» **INPUT MATERIAL**:
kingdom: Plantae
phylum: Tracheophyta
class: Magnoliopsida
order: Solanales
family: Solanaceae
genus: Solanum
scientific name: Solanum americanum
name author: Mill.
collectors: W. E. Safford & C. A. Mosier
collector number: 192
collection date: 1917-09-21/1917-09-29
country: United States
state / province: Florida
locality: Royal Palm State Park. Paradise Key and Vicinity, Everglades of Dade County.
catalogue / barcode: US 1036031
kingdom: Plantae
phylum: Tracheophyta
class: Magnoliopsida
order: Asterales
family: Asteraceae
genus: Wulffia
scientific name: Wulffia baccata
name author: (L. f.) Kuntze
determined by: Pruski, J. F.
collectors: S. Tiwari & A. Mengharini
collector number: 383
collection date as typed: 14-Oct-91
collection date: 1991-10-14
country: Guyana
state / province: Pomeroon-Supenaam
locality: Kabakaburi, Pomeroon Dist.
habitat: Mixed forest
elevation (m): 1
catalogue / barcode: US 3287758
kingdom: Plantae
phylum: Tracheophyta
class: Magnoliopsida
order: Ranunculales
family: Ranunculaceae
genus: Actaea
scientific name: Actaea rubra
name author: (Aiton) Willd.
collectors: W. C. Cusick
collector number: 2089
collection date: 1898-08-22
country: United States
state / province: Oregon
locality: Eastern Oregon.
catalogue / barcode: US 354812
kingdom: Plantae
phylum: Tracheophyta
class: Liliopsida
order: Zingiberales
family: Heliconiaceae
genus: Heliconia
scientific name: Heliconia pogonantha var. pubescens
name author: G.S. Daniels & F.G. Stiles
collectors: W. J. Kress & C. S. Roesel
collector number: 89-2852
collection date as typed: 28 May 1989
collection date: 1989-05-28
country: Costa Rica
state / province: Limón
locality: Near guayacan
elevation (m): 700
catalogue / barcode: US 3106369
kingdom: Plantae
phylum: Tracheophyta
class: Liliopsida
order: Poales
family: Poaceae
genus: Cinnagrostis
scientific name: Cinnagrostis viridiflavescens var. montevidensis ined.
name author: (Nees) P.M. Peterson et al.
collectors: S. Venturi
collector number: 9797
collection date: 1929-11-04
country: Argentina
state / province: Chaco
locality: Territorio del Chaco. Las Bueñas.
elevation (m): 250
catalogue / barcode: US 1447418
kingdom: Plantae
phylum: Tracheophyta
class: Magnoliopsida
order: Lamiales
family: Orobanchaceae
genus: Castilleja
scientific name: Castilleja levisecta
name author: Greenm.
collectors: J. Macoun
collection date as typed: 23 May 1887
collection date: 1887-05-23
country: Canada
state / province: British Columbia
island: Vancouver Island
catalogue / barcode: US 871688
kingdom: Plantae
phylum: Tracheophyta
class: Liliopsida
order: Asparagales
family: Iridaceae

» **WORK INSTRUCTIONS**: Copy out every line of the rows above word for word, in the order they appear.

» **COMPLETED EXERCISE**:
kingdom: Plantae
phylum: Tracheophyta
class: Magnoliopsida
order: Solanales
family: Solanaceae
genus: Solanum
scientific name: Solanum americanum
name author: Mill.
collectors: W. E. Safford & C. A. Mosier
collector number: 192
collection date: 1917-09-21/1917-09-29
country: United States
state / province: Florida
locality: Royal Palm State Park. Paradise Key and Vicinity, Everglades of Dade County.
catalogue / barcode: US 1036031
kingdom: Plantae
phylum: Tracheophyta
class: Magnoliopsida
order: Asterales
family: Asteraceae
genus: Wulffia
scientific name: Wulffia baccata
name author: (L. f.) Kuntze
determined by: Pruski, J. F.
collectors: S. Tiwari & A. Mengharini
collector number: 383
collection date as typed: 14-Oct-91
collection date: 1991-10-14
country: Guyana
state / province: Pomeroon-Supenaam
locality: Kabakaburi, Pomeroon Dist.
habitat: Mixed forest
elevation (m): 1
catalogue / barcode: US 3287758
kingdom: Plantae
phylum: Tracheophyta
class: Magnoliopsida
order: Ranunculales
family: Ranunculaceae
genus: Actaea
scientific name: Actaea rubra
name author: (Aiton) Willd.
collectors: W. C. Cusick
collector number: 2089
collection date: 1898-08-22
country: United States
state / province: Oregon
locality: Eastern Oregon.
catalogue / barcode: US 354812
kingdom: Plantae
phylum: Tracheophyta
class: Liliopsida
order: Zingiberales
family: Heliconiaceae
genus: Heliconia
scientific name: Heliconia pogonantha var. pubescens
name author: G.S. Daniels & F.G. Stiles
collectors: W. J. Kress & C. S. Roesel
collector number: 89-2852
collection date as typed: 28 May 1989
collection date: 1989-05-28
country: Costa Rica
state / province: Limón
locality: Near guayacan
elevation (m): 700
catalogue / barcode: US 3106369
kingdom: Plantae
phylum: Tracheophyta
class: Liliopsida
order: Poales
family: Poaceae
genus: Cinnagrostis
scientific name: Cinnagrostis viridiflavescens var. montevidensis ined.
name author: (Nees) P.M. Peterson et al.
collectors: S. Venturi
collector number: 9797
collection date: 1929-11-04
country: Argentina
state / province: Chaco
locality: Territorio del Chaco. Las Bueñas.
elevation (m): 250
catalogue / barcode: US 1447418
kingdom: Plantae
phylum: Tracheophyta
class: Magnoliopsida
order: Lamiales
family: Orobanchaceae
genus: Castilleja
scientific name: Castilleja levisecta
name author: Greenm.
collectors: J. Macoun
collection date as typed: 23 May 1887
collection date: 1887-05-23
country: Canada
state / province: British Columbia
island: Vancouver Island
catalogue / barcode: US 871688
kingdom: Plantae
phylum: Tracheophyta
class: Liliopsida
order: Asparagales
family: Iridaceae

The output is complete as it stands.